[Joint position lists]

########################################

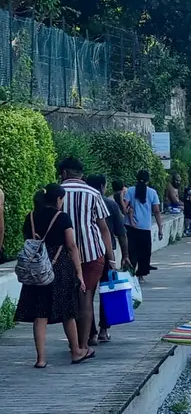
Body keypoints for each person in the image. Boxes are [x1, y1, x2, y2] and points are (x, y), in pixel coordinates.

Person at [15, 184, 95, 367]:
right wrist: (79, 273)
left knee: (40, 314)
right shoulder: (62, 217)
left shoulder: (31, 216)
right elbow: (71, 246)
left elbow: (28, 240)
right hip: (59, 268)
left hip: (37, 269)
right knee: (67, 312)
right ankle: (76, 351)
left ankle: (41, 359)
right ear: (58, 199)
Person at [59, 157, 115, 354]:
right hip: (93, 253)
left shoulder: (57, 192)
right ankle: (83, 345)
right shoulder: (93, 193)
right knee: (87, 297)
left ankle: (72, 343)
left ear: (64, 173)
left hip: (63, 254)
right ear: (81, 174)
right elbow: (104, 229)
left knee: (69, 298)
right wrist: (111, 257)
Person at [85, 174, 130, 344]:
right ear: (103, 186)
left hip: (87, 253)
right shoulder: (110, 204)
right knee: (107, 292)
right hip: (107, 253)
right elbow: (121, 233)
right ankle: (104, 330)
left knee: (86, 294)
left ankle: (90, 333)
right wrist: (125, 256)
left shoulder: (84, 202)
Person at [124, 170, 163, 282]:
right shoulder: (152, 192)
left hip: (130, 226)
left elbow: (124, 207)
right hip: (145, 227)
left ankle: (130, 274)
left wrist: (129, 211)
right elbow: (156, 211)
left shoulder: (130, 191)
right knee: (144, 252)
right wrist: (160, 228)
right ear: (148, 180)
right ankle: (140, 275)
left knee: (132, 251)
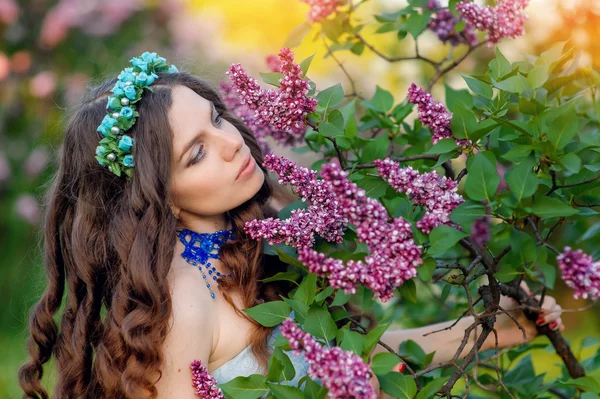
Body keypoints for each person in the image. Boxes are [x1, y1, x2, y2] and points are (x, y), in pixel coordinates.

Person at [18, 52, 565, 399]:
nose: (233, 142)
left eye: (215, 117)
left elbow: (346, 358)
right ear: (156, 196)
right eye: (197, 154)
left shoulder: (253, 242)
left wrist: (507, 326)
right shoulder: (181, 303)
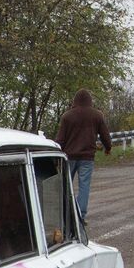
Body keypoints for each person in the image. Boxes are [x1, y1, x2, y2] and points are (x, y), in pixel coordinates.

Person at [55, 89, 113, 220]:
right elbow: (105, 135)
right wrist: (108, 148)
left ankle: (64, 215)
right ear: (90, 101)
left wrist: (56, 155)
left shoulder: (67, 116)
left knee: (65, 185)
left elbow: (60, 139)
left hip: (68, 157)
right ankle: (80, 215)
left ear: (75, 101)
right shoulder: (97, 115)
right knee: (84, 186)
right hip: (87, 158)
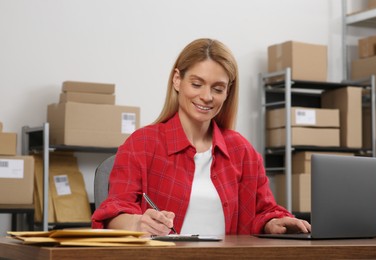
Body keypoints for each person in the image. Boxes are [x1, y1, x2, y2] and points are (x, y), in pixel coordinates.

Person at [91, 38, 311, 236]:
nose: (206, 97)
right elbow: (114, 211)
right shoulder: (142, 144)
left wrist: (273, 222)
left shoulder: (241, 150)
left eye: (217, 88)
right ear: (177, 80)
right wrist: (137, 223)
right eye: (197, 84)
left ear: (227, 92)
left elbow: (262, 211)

########################################

A complete answer reproduces every line of the records in which the word "ankle" occurs.

**Written solution:**
right ankle: (76, 351)
left ankle: (41, 359)
right ankle: (83, 345)
left ankle: (72, 343)
right ankle: (104, 330)
left ankle: (90, 333)
left ankle: (130, 274)
right ankle: (140, 275)
left ankle: (64, 215)
right ankle: (80, 215)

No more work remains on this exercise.